[Document extract]:
==================================================

Syria is the most dangerous country in the world for reporters and yet, every day, hundreds of its citizens risk their lives to shoot photos, record video, and file reports on the civil conflict.
Syria is the most dangerous country in the world for reporters and yet, every day, hundreds of its citizens risk their lives to shoot photos, record video, and file reports on the civil conflict. Many are trying to reach the international community. Others want to raise the level of awareness on the ground. Most fear that without their work, the conflict’s atrocities will go undocumented. And some say they do it because, in war, there is no other work.
Since the beginning of the uprising in March 2011, Syrian and foreign journalists and media workers have been targeted, research by the Committee to Protect Journalists shows. At least 63 have been killed in retaliation for their work, and approximately 30 others were missing at the end of 2013. Early on, the government of President Bashar al-Assad barred the international press while its security forces arrested and brutalized dozens of local news gatherers. Rebel forces counterattacked–targeting journalists and outlets believed to be pro-government. By late 2011, journalists faced yet a third front with the appearance on the battleground of non-Syrian Islamist militant groups that have attacked, abducted, and killed them.
A local independent press movement has grown in the midst of this chaos, and today, while no verified number exists, CPJ research shows that scores of Syrian outlets are actively reporting. “Prior to the revolution there was only one story being told: the story that the regime wanted to tell,” said Mowaffaq Safadi, an exiled Syrian journalist in Turkey. “Now, even if the media is not all professional, at least we have our different stories being told.”
Syria’s president inherited the job from his authoritarian father, Hafez al-Assad, who ruled Syria as president from 1971 until his death in 2000. Until then, only news outlets run by the government or affiliated with the ruling Arab Socialist Baath Party were allowed to publish. When the younger Assad came to power, there was some initial hope for change, and the local press took its first tentative steps toward greater independence and more open criticism. However, a 2001 press law that legalized private publications–banned since 1963–also maintained severe restrictions. It required all private publications to be licensed by the government, and prohibited them from reporting on military affairs or topics that could “harm” national security or “national unity.” Violators faced up to three years in prison and heavy fines.
With these restrictions in place, some independent online websites began to flourish in the early 2000s, according to Massoud Akko, a Syrian who monitors the country’s press freedom from Norway and bills himself as a media activist. These early blogs, Akko said in a telephone interview, focused on general news and politics. “People used them to issue their opinions,” he said. But the government began to filter online dissent, blocked politically sensitive sites, and detained bloggers. Online self-censorship became pervasive and, in 2009, CPJ placed Syria third on a list of the 10 worst countries worldwide for bloggers.

==================================================

[Rows]:
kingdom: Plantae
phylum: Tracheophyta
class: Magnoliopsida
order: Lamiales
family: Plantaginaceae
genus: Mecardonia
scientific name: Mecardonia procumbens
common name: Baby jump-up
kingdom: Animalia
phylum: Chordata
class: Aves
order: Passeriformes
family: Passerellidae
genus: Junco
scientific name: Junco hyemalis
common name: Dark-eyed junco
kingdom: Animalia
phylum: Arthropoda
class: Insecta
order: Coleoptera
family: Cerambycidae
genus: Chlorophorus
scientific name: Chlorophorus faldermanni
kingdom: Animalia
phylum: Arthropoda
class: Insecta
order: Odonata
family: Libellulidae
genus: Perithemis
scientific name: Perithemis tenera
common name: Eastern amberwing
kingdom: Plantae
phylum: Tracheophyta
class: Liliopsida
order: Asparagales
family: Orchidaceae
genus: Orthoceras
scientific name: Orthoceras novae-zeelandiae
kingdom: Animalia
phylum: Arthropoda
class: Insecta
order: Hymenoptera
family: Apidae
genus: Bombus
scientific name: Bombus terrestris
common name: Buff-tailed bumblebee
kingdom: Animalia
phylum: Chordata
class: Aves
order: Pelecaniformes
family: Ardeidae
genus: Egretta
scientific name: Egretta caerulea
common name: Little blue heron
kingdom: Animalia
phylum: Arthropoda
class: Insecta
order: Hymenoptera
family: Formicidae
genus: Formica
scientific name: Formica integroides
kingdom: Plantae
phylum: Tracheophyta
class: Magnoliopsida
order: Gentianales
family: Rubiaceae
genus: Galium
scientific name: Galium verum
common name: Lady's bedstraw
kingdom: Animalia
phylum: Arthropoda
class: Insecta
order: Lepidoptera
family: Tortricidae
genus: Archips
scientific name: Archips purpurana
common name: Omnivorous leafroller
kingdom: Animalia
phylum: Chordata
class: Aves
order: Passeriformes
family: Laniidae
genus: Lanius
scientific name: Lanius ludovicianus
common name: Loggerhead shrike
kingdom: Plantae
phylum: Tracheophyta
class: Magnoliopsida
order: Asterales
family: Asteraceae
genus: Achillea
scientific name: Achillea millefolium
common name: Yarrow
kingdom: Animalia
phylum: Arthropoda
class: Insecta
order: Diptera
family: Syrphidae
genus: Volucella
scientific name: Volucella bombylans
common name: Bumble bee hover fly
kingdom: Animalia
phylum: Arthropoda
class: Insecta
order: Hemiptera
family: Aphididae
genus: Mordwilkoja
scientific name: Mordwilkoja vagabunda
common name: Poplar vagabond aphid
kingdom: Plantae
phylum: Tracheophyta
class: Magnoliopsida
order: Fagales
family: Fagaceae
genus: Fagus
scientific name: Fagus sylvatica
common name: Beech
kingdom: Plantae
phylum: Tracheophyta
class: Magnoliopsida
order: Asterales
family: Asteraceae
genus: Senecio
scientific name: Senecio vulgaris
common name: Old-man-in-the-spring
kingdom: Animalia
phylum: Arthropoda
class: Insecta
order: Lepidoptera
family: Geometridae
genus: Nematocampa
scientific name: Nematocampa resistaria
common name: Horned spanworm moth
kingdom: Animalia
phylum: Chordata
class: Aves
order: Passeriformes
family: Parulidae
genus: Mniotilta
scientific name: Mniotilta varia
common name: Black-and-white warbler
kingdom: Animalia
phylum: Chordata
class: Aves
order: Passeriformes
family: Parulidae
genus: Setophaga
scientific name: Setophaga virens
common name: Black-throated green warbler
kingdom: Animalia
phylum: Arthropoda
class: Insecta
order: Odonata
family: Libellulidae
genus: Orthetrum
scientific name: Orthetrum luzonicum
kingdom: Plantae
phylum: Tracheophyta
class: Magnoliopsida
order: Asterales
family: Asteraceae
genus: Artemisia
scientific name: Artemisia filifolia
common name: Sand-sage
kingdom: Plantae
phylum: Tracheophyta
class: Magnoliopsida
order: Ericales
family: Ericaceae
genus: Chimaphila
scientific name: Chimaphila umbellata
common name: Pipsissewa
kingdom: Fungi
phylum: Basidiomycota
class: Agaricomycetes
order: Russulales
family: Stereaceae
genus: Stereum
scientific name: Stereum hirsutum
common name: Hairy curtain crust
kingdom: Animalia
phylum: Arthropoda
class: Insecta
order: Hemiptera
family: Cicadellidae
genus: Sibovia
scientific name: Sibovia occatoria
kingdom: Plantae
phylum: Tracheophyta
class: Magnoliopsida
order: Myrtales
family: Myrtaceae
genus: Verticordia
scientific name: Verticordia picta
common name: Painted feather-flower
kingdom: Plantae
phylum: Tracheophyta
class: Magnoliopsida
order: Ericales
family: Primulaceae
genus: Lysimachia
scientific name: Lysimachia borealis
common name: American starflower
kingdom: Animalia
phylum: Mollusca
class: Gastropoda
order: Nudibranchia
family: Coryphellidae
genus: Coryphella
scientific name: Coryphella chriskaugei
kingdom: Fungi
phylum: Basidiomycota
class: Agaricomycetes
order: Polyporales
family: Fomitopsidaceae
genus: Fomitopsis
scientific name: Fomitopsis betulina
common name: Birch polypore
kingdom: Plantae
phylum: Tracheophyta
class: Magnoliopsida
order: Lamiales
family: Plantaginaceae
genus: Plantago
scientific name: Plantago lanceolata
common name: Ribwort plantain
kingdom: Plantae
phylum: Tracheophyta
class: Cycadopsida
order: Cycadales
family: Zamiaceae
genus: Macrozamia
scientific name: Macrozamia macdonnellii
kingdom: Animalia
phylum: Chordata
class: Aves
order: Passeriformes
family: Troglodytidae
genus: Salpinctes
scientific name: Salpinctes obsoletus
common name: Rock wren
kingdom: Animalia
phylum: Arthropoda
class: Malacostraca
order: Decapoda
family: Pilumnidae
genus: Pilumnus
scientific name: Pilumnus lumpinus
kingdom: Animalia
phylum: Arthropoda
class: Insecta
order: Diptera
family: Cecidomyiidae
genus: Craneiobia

==================================================

[Aim of the task]: Resume the text on Syrian journalists and press freedom from its last sentence. The entries are separate material, unrelated to the Syria press text.

[Written response]:
Then came the euphoria of the Arab Spring. As spreading dissent in the region bubbled up in Syria–inspiring vast public demonstrations in the first half of 2011–a makeshift, independent media began to surface. Its members, however, were not all professional journalists. Instead, most say they are citizens swept up by the revolution, or revolutionaries who took on the role of news gatherers as a contribution to Syria’s political change. They call themselves citizen journalists, media workers, or media activists.
“The revolution was a very emotional moment for everyone, including me, and it was natural to want to join the protests,” Safadi told CPJ. “I decided to start filming the protests because what you saw on Syrian news was ridiculous, it was insulting. Filming was the natural thing for me to do to tell the story of what was happening. So I started filming and uploading what I was finding to YouTube.”
International reporters swarmed the country as the initial protests intensified. But by the end of March 2011, the government had begun its crackdown, expelling journalists, barring others from entering, and forcing outlets to shut down operations, making Syrians on the ground even more anxious to spread the word.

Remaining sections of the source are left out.